A terror that lurks behind all parties and family gatherings, Uno haunts the minds of many a millenial and Zoomer. This cutthroat game is known to many and feared by all, but for my critical play this week I chose to hunker down and weather the 4-colored storm to try and see what makes Uno a mainstay game.

My main goal when I sought out on this journey was to investigate how Uno implemented its actions, since both Uno and the game my team is creating are turn-based action card games. Uno is an exemplar of the action card genre largely due to its simplicity and focus on action/reaction in-game.
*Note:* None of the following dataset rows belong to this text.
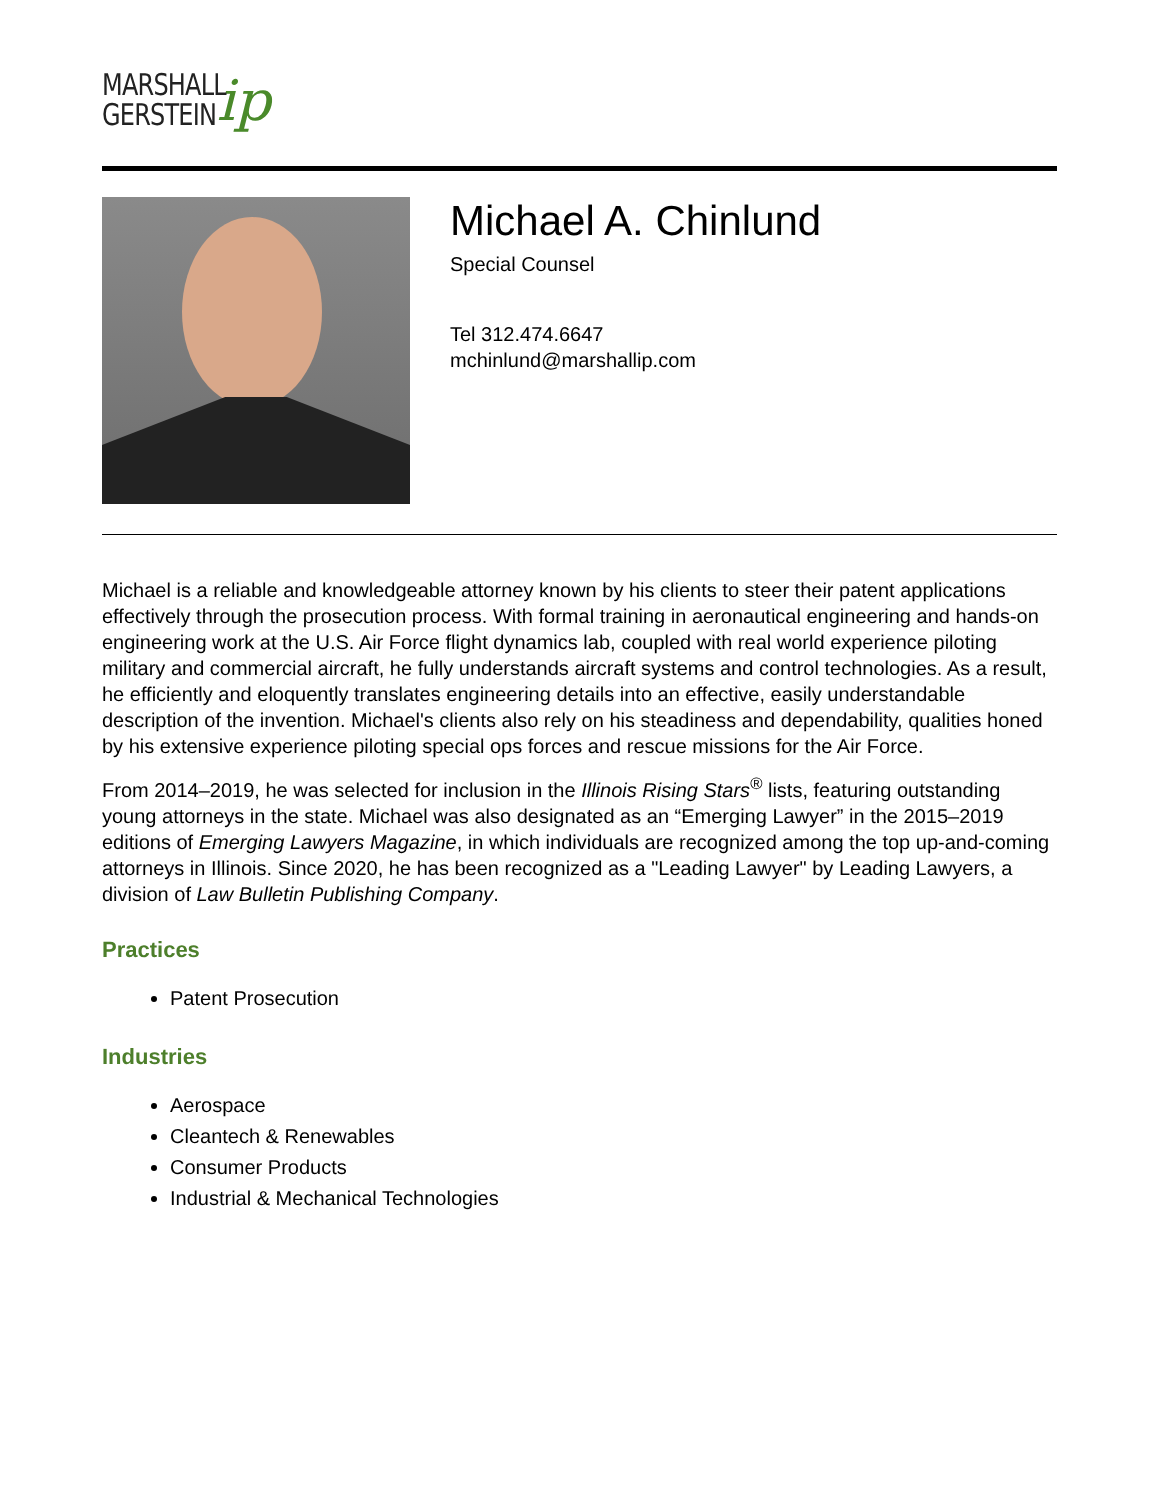MARSHALL
GERSTEIN
ip
Michael A. Chinlund
Special Counsel
Tel 312.474.6647
mchinlund@marshallip.com
Michael is a reliable and knowledgeable attorney known by his clients to steer their patent applications effectively through the prosecution process. With formal training in aeronautical engineering and hands-on engineering work at the U.S. Air Force flight dynamics lab, coupled with real world experience piloting military and commercial aircraft, he fully understands aircraft systems and control technologies. As a result, he efficiently and eloquently translates engineering details into an effective, easily understandable description of the invention. Michael's clients also rely on his steadiness and dependability, qualities honed by his extensive experience piloting special ops forces and rescue missions for the Air Force.
From 2014–2019, he was selected for inclusion in the Illinois Rising Stars<sup>®</sup> lists, featuring outstanding young attorneys in the state. Michael was also designated as an “Emerging Lawyer” in the 2015–2019 editions of Emerging Lawyers Magazine, in which individuals are recognized among the top up-and-coming attorneys in Illinois. Since 2020, he has been recognized as a "Leading Lawyer" by Leading Lawyers, a division of Law Bulletin Publishing Company.
Practices
Patent Prosecution
Industries
Aerospace
Cleantech & Renewables
Consumer Products
Industrial & Mechanical Technologies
By allowing players access to several card effects that can critically alter the game flow, Uno gives the players a sense of agency in its chaotic onslaught. Cards like Draw 2, Reverse, and Skip allow players to engage with both the game (removing cards from their hands) and other players (screwing over the person after you). This sets a satisfying and competitive vibe with the game that seems to follow it no matter who’s playing.

In addition to actions, Uno has a few reactions (actions that can be performed outside of the normal turn order in response to another player’s actions) which also serve to engage players, keeping them constantly on their toes so they don’t miss the chance to play even more Uno. Some examples of these reactions are the players’ ability to stack Draw 2 cards to pass the buck onto their neighbor or to call out another player when they didn’t declare they only had one card left (“Uno!”). In my time playing, this took the form of three grown men mashing a “Call Out” button so nobody could ever have less than 2 cards without having to draw more. This led to some problems reaching an end-state, but no human can hold out forever and Uno eventually had its way with us.

Uno primarily differentiates itself from other games in its genre by both being a timeless classic and by maintaining a simple theme and style even over the many years of its existence. It’s simple premise of primary colors and single digit numbers is quick to grasp, while the social competition does the heavy lifting of keeping players engaged.